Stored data
- Opening Delimiter -

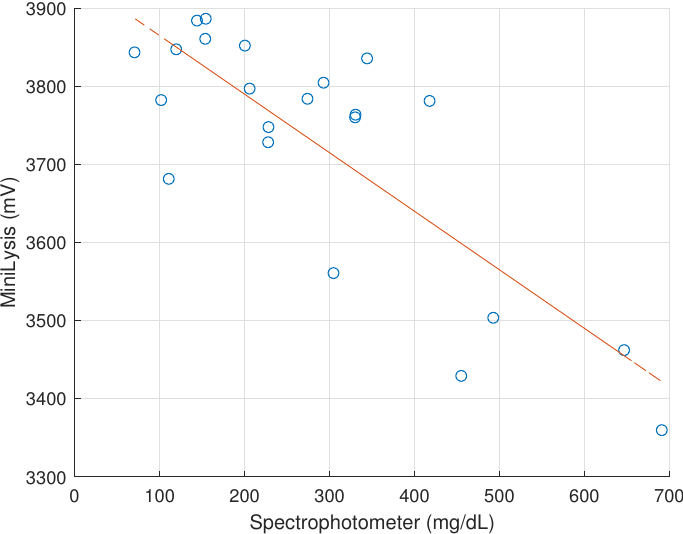
Figure 10. Linear regression relation between outputs of the minilysis prototype and the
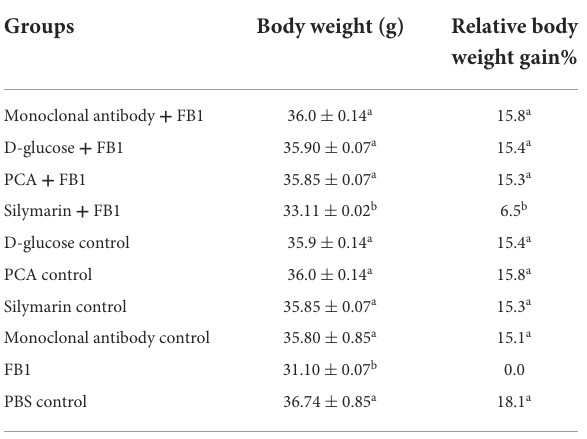
TABLE 2 Body weight of chickens of different treated groups.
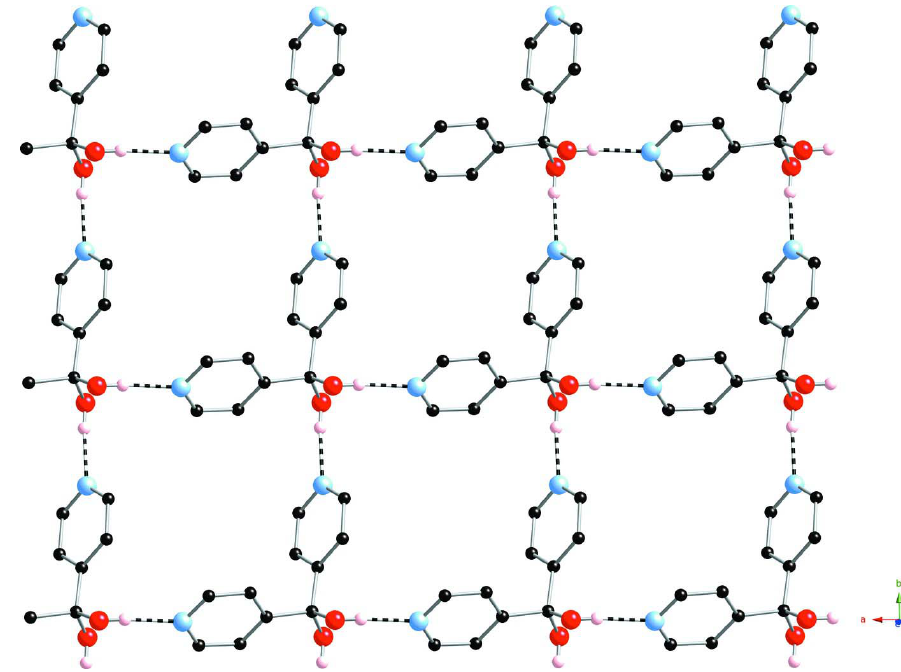
Figure 2 A view down c showing the aggregation of molecules of the title compound into a (4,4) square grid. Hydrogen bonding is indicated as dashed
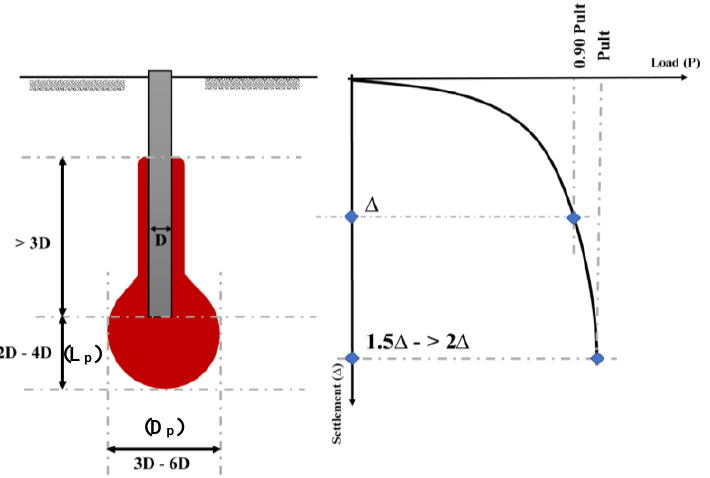
Figure 11. Relation between pile diameter and length and diameter of the formed plastic bulb below the pile base at the failure state.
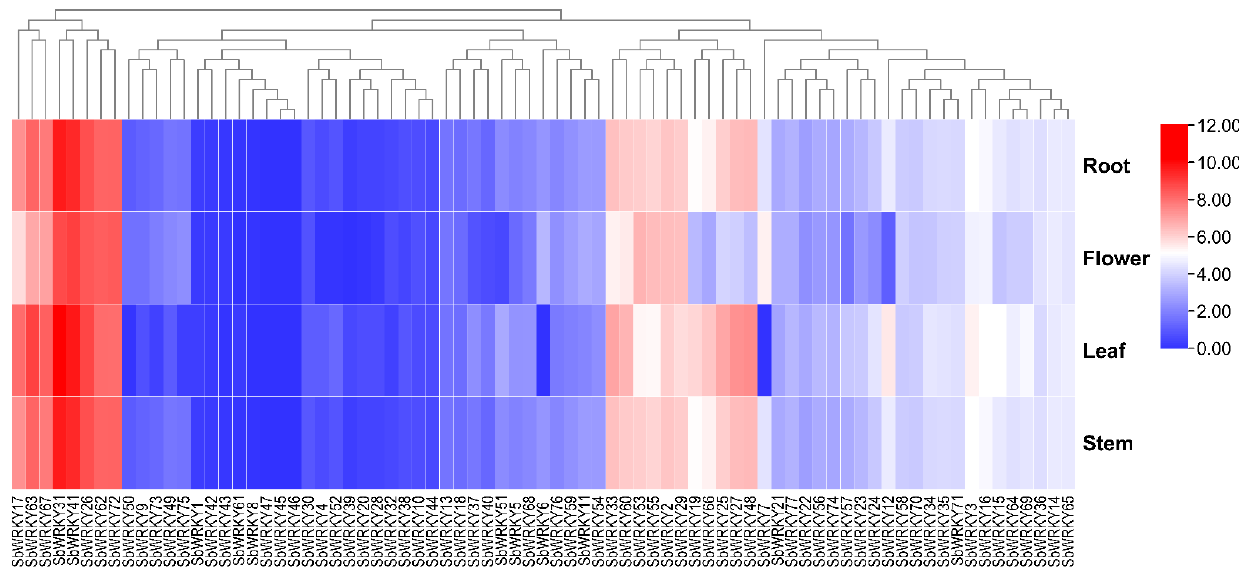
Figure 8. Heat map representation and hierarchical clustering of the SbWRKY gene expression profiles in four tissues. Red and blue boxes indicate high and low expression levels of SbWRKYs , respectively.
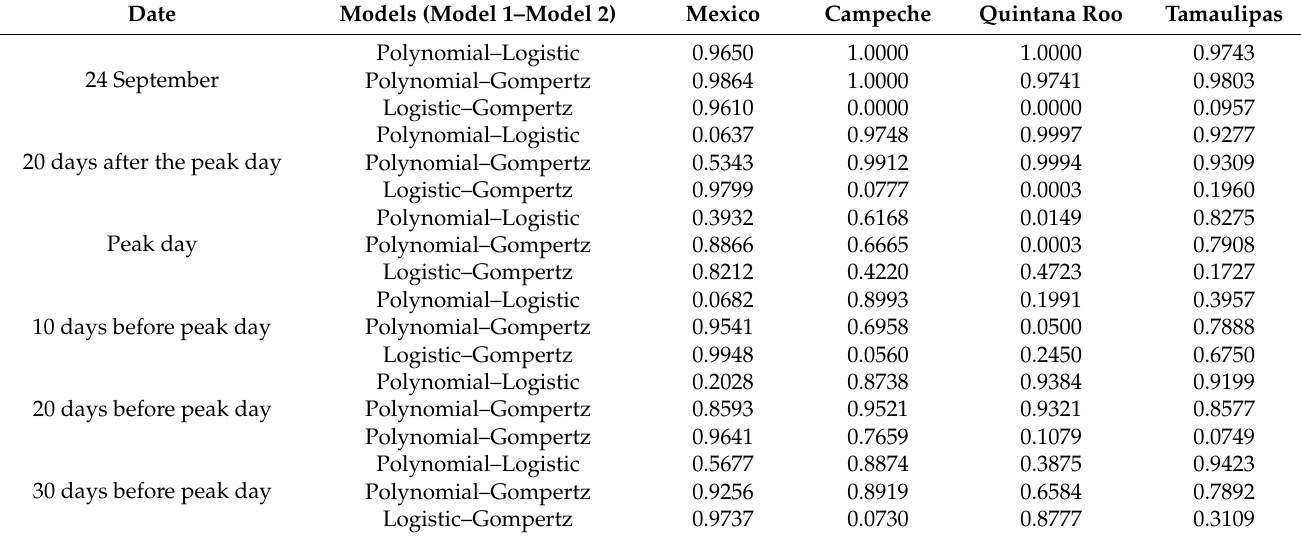
Table 2. Vuong’s model selection test p -values corresponding to the H 2A for the two-step proposed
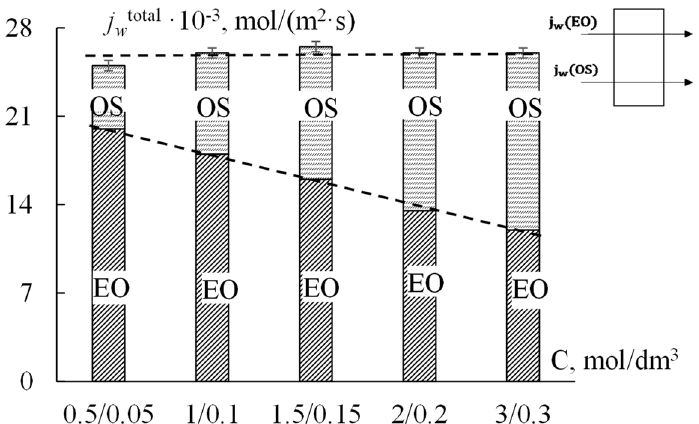
Figure 2. The total water flux through the MF − 4SC membrane in NaCl solutions with the concentration ratio C 10 / C 20 = 10: OS and EO are the contributions of osmotic and electroosmotic mechanisms of water transport, respectively.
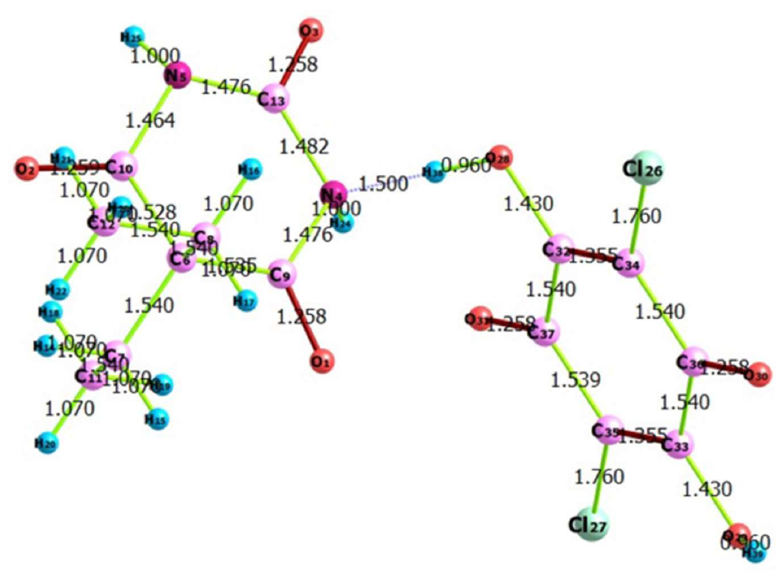
Figure 10. Optimized structure of the (Bar–CLA) complex showing bond lengths. The bond lengths and bond angles are presented in Supplementary Tables S3 and S4.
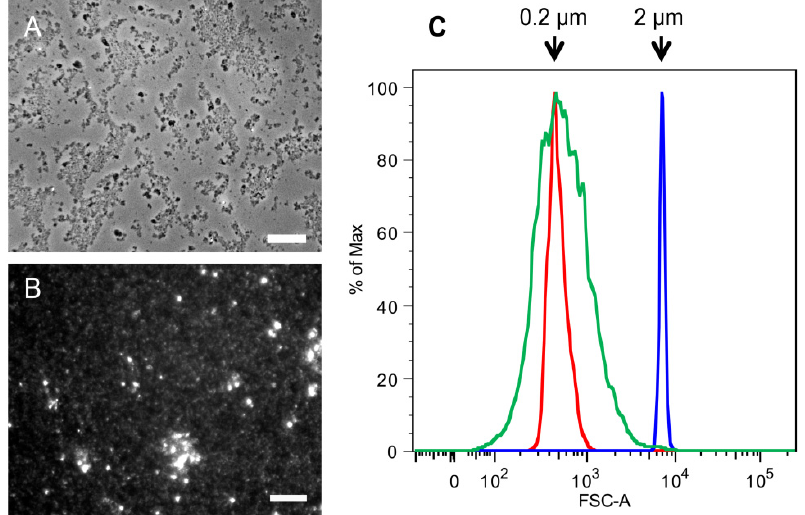
Figure 4. Comparison of SSCs and 2 k chitin particles from C. albicans yeast cells. Microscopic analysis of ( A ) 2 k chitin viewed by phase contrast microscopy; and ( B ) SSCs viewed by fluorescence microscopy after CFW staining; ( C ) Flow Cytometry analysis of SSCs. Red and blue indicate the profiles of 0.2 and 2 µm standard beads, respectively; green indicate the profile of SSCs. Bars, 10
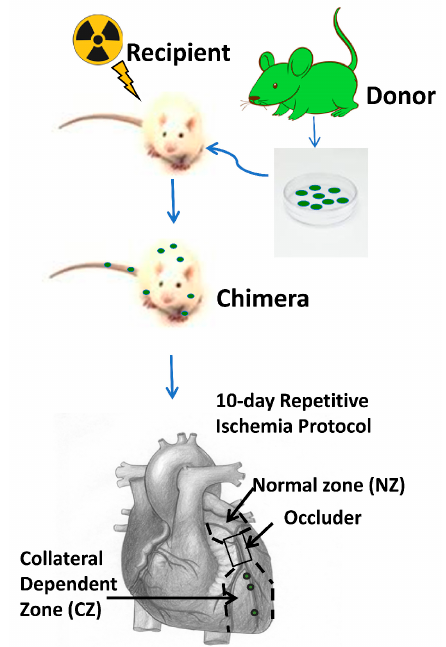
Figure 1. Schematic of bone marrow transplantation and rat coronary collateral growth (CCG) model induced by repetitive ischemia (RI). RI protocol was to occlude LAD for 40 s every 20 min for 3 h, then rest 5 h. Repeat for 10 days. Figure designed using assets from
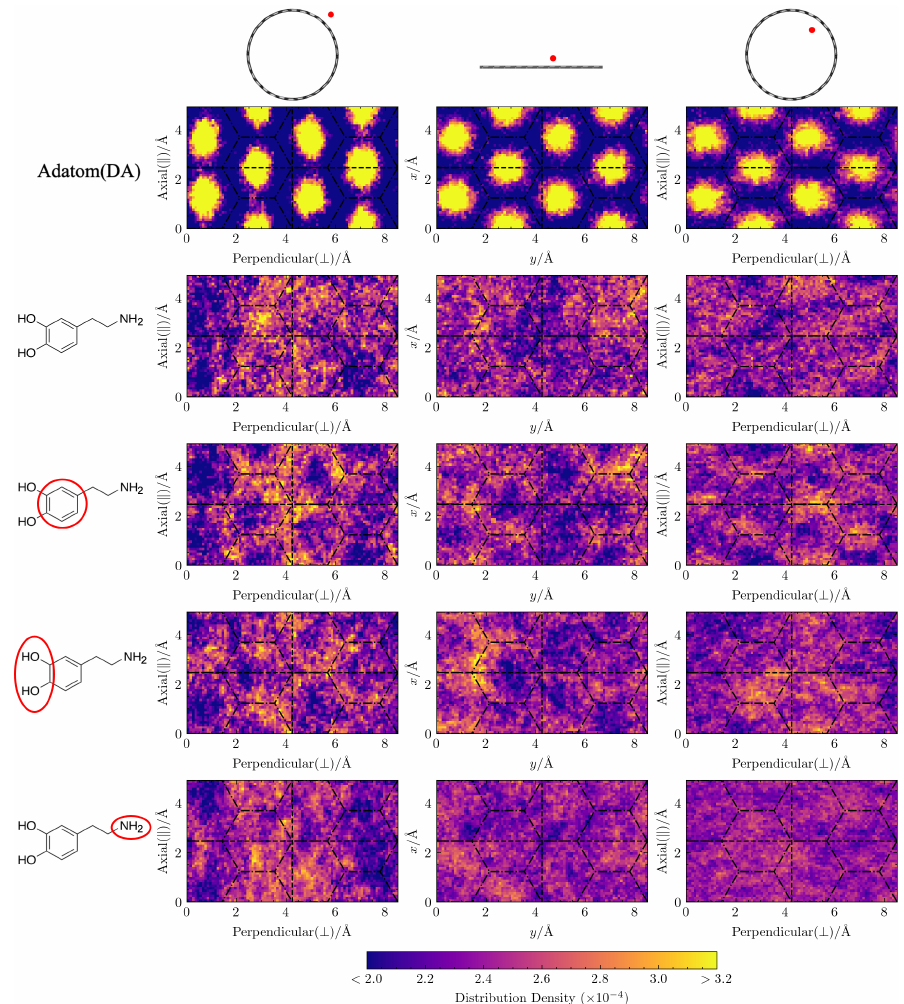
Figure 4. Lateral distributions of adatom(DA) and DA above the CNT and graphene surfaces. The plots show the distribution densities of the adsorbates above the carbon surface. From left to right, the columns show the distributions on the exterior surface of ( 15,15 ) -CNT, on flat graphene, and on the interior surface of ( 15,15 ) -CNT, as indicated with the cartoon images above each column. From top to bottom, the rows show the results for adatom(DA) (an atomic adatom with the mass of DA), the COM of DA, and the three COMs of the red-circled DA moieties. The projected COM coordinates are binned with a spatial resolution of 0.1 × 0.1 Å 2 and wrapped into 4 unit cells, which are separated by the dashed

- Closing Delimiter -

* _Exercise_
Word for word and without pictures, please write out only the lines from the start of the entries through the line containing "Figure 2 A view", both included.

* _Solution_
Figure 10. Linear regression relation between outputs of the minilysis prototype and the
TABLE 2 Body weight of chickens of different treated groups.
Figure 2 A view down c showing the aggregation of molecules of the title compound into a (4,4) square grid. Hydrogen bonding is indicated as dashed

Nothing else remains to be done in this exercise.